== Supplied data

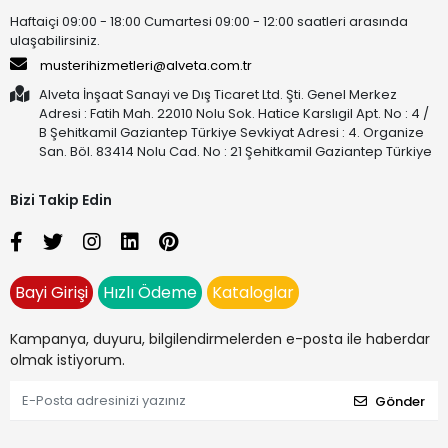
Haftaiçi 09:00 - 18:00 Cumartesi 09:00 - 12:00 saatleri arasında
ulaşabilirsiniz.
musterihizmetleri@alveta.com.tr
Alveta İnşaat Sanayi ve Dış Ticaret Ltd. Şti. Genel Merkez
Adresi : Fatih Mah. 22010 Nolu Sok. Hatice Karslıgil Apt. No : 4 /
B Şehitkamil Gaziantep Türkiye Sevkiyat Adresi : 4. Organize
San. Böl. 83414 Nolu Cad. No : 21 Şehitkamil Gaziantep Türkiye
Bizi Takip Edin
Bayi Girişi
Hızlı Ödeme
Kataloglar
Kampanya, duyuru, bilgilendirmelerden e-posta ile haberdar
olmak istiyorum.
Gönder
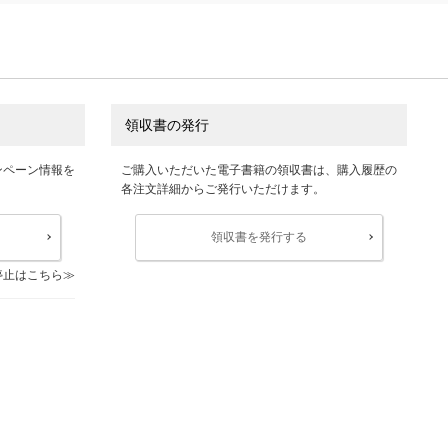
領収書の発行
ンペーン情報を
ご購入いただいた電子書籍の領収書は、購入履歴の
各注文詳細からご発行いただけます。
領収書を発行する
停止はこちら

====

Aim of the exercise |
Search the records for lines holding the word "Adresi", then copy each line you find.

Response |
Adresi : Fatih Mah. 22010 Nolu Sok. Hatice Karslıgil Apt. No : 4 /
B Şehitkamil Gaziantep Türkiye Sevkiyat Adresi : 4. Organize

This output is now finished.